- Required action
Put every line of all the records below into a JSON list of strings, one string per line, with blank lines omitted. Leave the pictures out of the answer.

- Task data
────
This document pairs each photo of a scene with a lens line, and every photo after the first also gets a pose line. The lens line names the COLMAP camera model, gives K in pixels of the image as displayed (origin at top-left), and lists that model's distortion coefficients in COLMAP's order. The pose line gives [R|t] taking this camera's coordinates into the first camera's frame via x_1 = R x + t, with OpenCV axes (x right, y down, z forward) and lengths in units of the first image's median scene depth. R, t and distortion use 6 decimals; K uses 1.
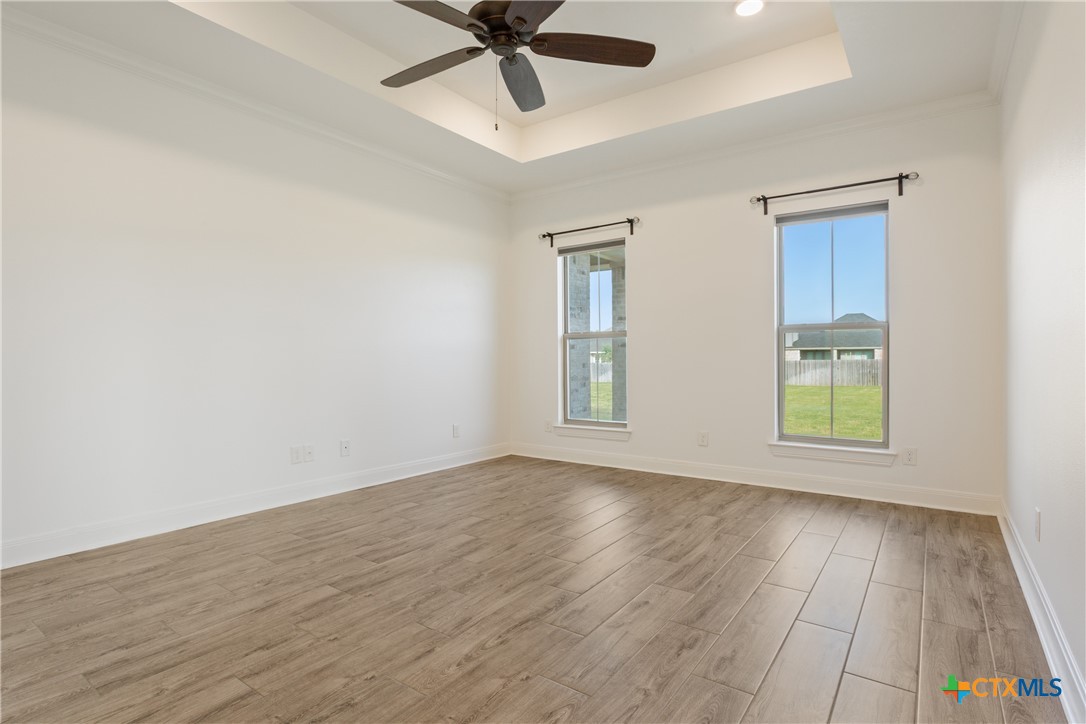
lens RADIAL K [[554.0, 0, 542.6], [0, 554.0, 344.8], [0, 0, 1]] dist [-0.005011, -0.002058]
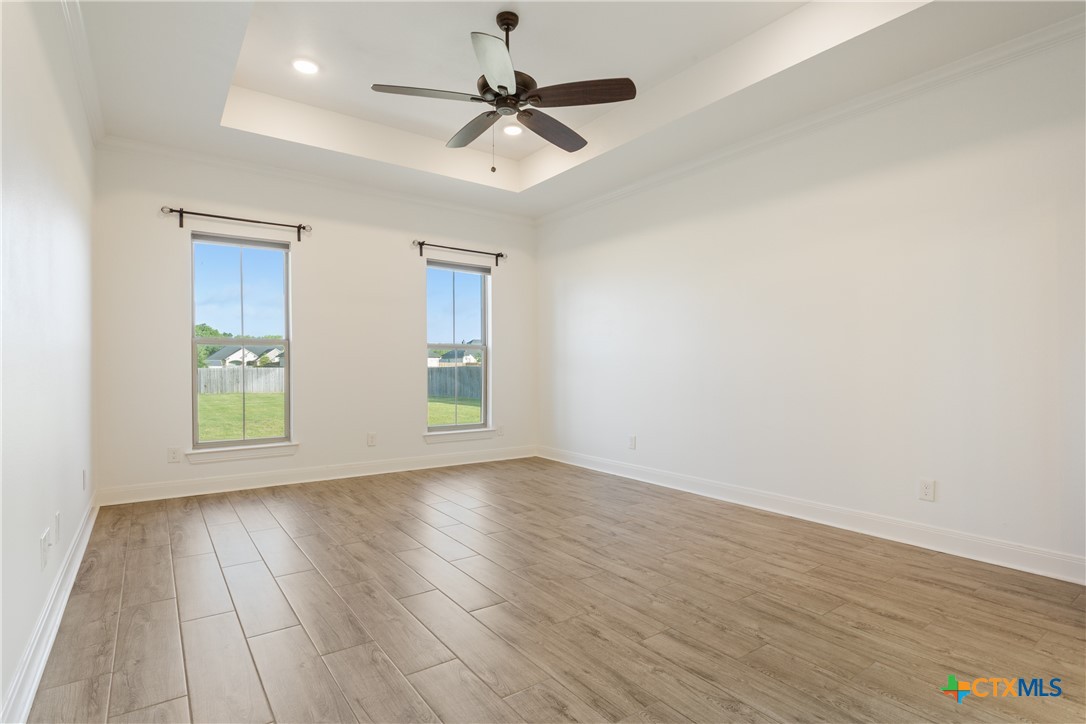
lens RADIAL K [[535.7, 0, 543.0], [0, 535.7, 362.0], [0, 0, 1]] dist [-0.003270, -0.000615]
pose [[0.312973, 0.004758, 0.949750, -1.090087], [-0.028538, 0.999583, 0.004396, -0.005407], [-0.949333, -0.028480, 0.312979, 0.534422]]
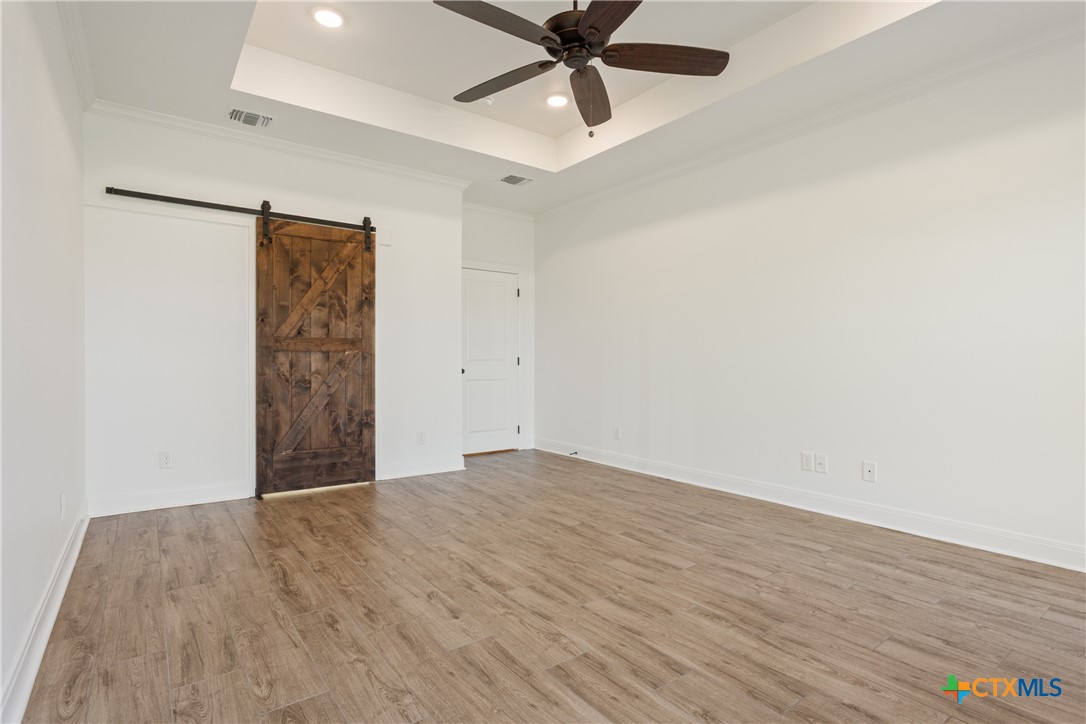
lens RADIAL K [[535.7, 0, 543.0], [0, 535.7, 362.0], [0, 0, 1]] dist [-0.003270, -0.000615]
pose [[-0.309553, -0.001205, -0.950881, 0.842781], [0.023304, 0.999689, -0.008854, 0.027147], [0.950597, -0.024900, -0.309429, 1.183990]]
────
- Written reply
[
  "This document pairs each photo of a scene with a lens line, and every photo after the first also gets a pose line. The lens line names the COLMAP camera model, gives K in pixels of the image as displayed (origin at top-left), and lists that model's distortion coefficients in COLMAP's order. The pose line gives [R|t] taking this camera's coordinates into the first camera's frame via x_1 = R x + t, with OpenCV axes (x right, y down, z forward) and lengths in units of the first image's median scene depth. R, t and distortion use 6 decimals; K uses 1.",
  "lens RADIAL K [[554.0, 0, 542.6], [0, 554.0, 344.8], [0, 0, 1]] dist [-0.005011, -0.002058]",
  "lens RADIAL K [[535.7, 0, 543.0], [0, 535.7, 362.0], [0, 0, 1]] dist [-0.003270, -0.000615]",
  "pose [[0.312973, 0.004758, 0.949750, -1.090087], [-0.028538, 0.999583, 0.004396, -0.005407], [-0.949333, -0.028480, 0.312979, 0.534422]]",
  "lens RADIAL K [[535.7, 0, 543.0], [0, 535.7, 362.0], [0, 0, 1]] dist [-0.003270, -0.000615]",
  "pose [[-0.309553, -0.001205, -0.950881, 0.842781], [0.023304, 0.999689, -0.008854, 0.027147], [0.950597, -0.024900, -0.309429, 1.183990]]"
]